Thursday, August 7, 2008

Buffy #17 & Fray

I'll admit that I was a little tiny bit apprehensive about the Buffyverse colliding with Frayland. First off, the time travel bugaboo. It can be the whole' jumping the shark' can of worms, and no one wants to see that, right? But I'm a loyal fan, and nothing if not open minded (except with Republicans...with them I'm as closed as a steel trap left out in the rain and rusted shut), so I gently went into that storyline hoping for the best.
Issue 16 was good, a proper set up for what's to follow, with lots of stuff happening. But it's 17 that blows you away. Gotta say that I'm just lovin' the cover art by Jo Chen. Guys at Dark Horse (and you are mostly guys there): DO NOT LET HER GET AWAY!!! Her cover for the final episode in the Faith arc, No Future For You, should win awards and stuff. Her cover for the current issue is equally as brilliant. The twist on perspective perfectly reflects what is going on in the pages inside.
Oddly, I'm not going to give a lot away in this post, unlike usually when I just spill all of the beans and then make bean soup. No, instead I'm going to encourage everyone to go out and buy the comic, and then find someplace, here even, to go and obsessively discuss it.
One other thing: I finally got the Fray series and read the entire thing, just so that I could be fully caught up on Frayland. When it first came out in serial form I'd read maybe one or two issues, but I was dedicated to it, so there were huge gaps in my knowledge of what happened with Mel and why. It's not essential that you read Fray to keep up with what's happening in the Buffy arc, but it helps to know what happened to her twin brother and the price Mel has had to pay to be a slayer.
I even let MK read my copy of Fray, but she had to promise to be extry tender with it. I want it to stay in pristine condition, so we handle it with surgical gloves and I don't smoke around it. Now that's dedication, or just garden variety obsession. One or the other, but never both.
Anyone have any thoughts on Willow? Anyone?

2 comments:

Anonymous said...

Along with others that have mentioned the same thing around the web, I initially thought that the 'madwoman' was Dru. Best madwoman of the Buffy cast, btw.
I didn't feel betrayed when it was revealed to be Dark Willow, but it did make me start to question so many motivating factors in the evolution of Willow. Willow does have a softer side of Sears, but she's got an underlying darkness and nastiness that she usually doesn't reveal. Where Cordy was obvious in her thoughts, words, and actions, Willow has always been quieter.
So, why the Dark old Willow? Mad in a distant future? Disappointed by love? Long life? Not enough of the spotlight?
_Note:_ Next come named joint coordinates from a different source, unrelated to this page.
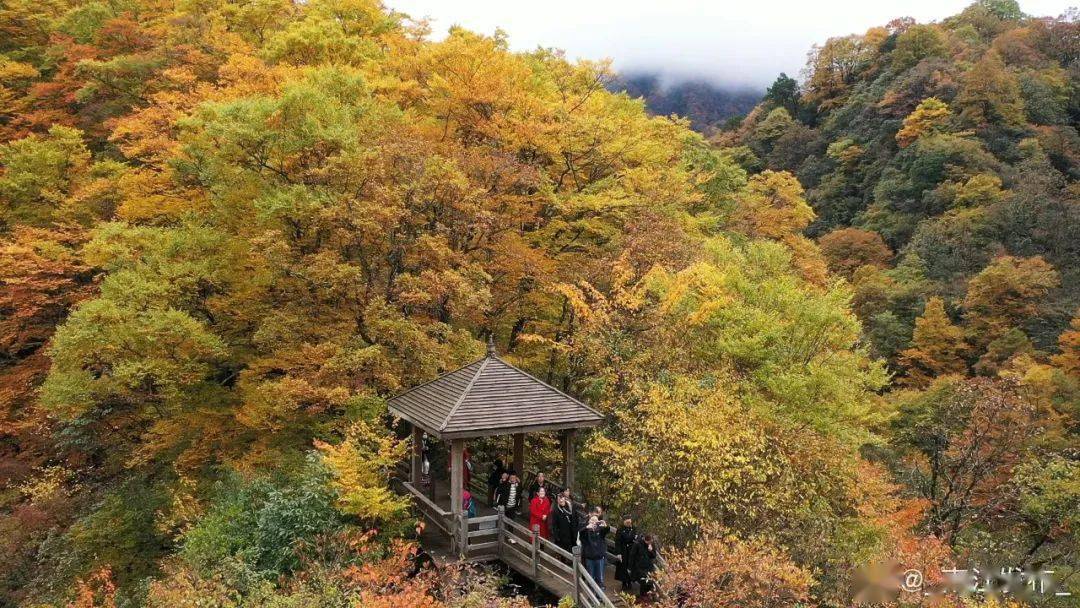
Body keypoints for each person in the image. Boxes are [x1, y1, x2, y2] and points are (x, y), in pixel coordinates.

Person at [578, 514, 610, 589]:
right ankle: (591, 596)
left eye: (596, 520)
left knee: (600, 579)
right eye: (592, 520)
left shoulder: (600, 530)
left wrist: (605, 525)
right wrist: (586, 528)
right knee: (590, 578)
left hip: (599, 558)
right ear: (589, 521)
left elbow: (606, 530)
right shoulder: (586, 531)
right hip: (590, 558)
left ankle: (599, 597)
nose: (594, 522)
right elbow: (580, 533)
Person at [614, 516, 638, 590]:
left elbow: (634, 537)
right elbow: (617, 542)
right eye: (627, 523)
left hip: (631, 550)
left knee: (630, 566)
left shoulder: (633, 528)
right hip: (623, 550)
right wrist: (618, 553)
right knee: (623, 567)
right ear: (624, 522)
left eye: (630, 522)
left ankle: (630, 581)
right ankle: (624, 583)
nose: (629, 524)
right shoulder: (620, 529)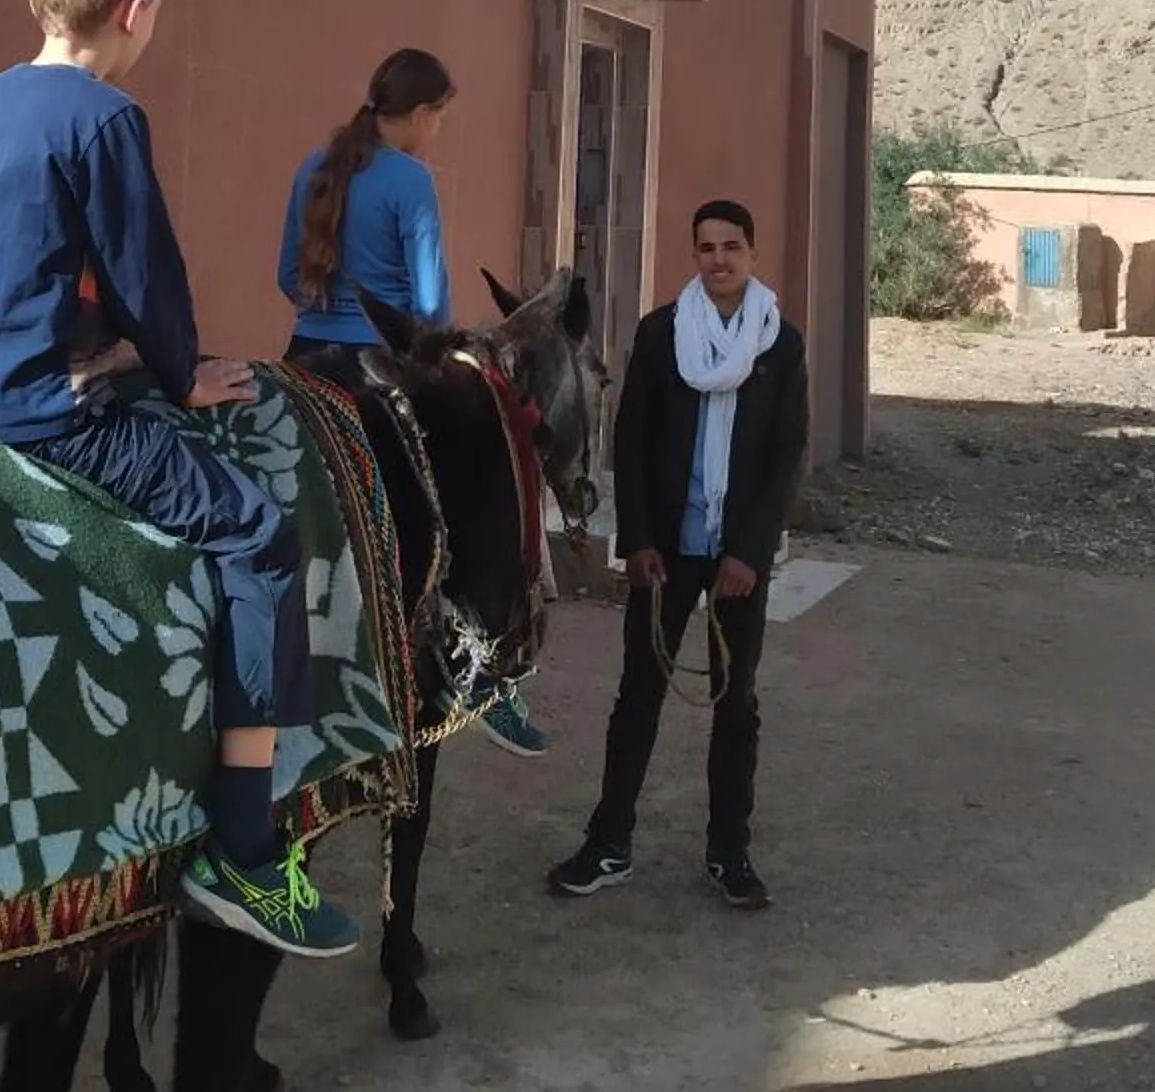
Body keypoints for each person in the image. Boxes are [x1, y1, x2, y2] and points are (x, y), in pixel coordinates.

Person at [0, 0, 360, 959]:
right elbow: (147, 275)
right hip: (39, 412)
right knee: (258, 537)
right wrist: (181, 374)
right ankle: (245, 847)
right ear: (136, 11)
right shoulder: (104, 119)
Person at [277, 51, 550, 759]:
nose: (437, 132)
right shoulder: (412, 181)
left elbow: (287, 277)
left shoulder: (315, 166)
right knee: (483, 500)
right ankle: (485, 675)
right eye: (439, 118)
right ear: (425, 113)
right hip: (381, 378)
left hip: (302, 366)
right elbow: (430, 307)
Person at [546, 199, 808, 910]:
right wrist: (637, 540)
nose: (719, 260)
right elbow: (631, 442)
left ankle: (730, 852)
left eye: (731, 247)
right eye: (706, 248)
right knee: (639, 695)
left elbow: (786, 456)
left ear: (752, 253)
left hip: (737, 560)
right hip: (668, 550)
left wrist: (750, 552)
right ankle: (608, 844)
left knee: (735, 703)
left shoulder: (779, 344)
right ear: (694, 256)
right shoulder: (662, 334)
jennifer from pittsburgh said...

I think that Willow is something of a cautionary tale, what we can become if we got all we wished for. Bear with me: The powerless attains epic power. In her own mind, within that dangerous inner dialog that we all endure nonstop (even while sleeping, but then we call it dreaming), she is able to justify willful (I'm having an unZen moment) actions that have resonating effects that can't even be imagined.
It's why Willow has become the Mad Woman, and out crazied even Dru in the Buffyverse. No small feat, that one. I still keep a blindfolded baby doll because that whole concept with Dru just fascinated me, and can mean almost anything about how ugly the world is.
But, back to Willow - Dark Willow is actually the personification of will. And given that her nickname is 'Will', I think that this was always intended by Joss. She's a wonderfully sympathetic character, embraced by nerdy fans from day one. But if the less than idyll ideal of absolute power corrupting absolutely is to be realized, then Willow becomes corrupt, ergo 'evil', by her power. Did we really believe that once she tapped into that black wellspring of power that she would just retreat quietly back to her plaid jumpers and brick red Mary Janes?
I anxiously await the rest of this arc!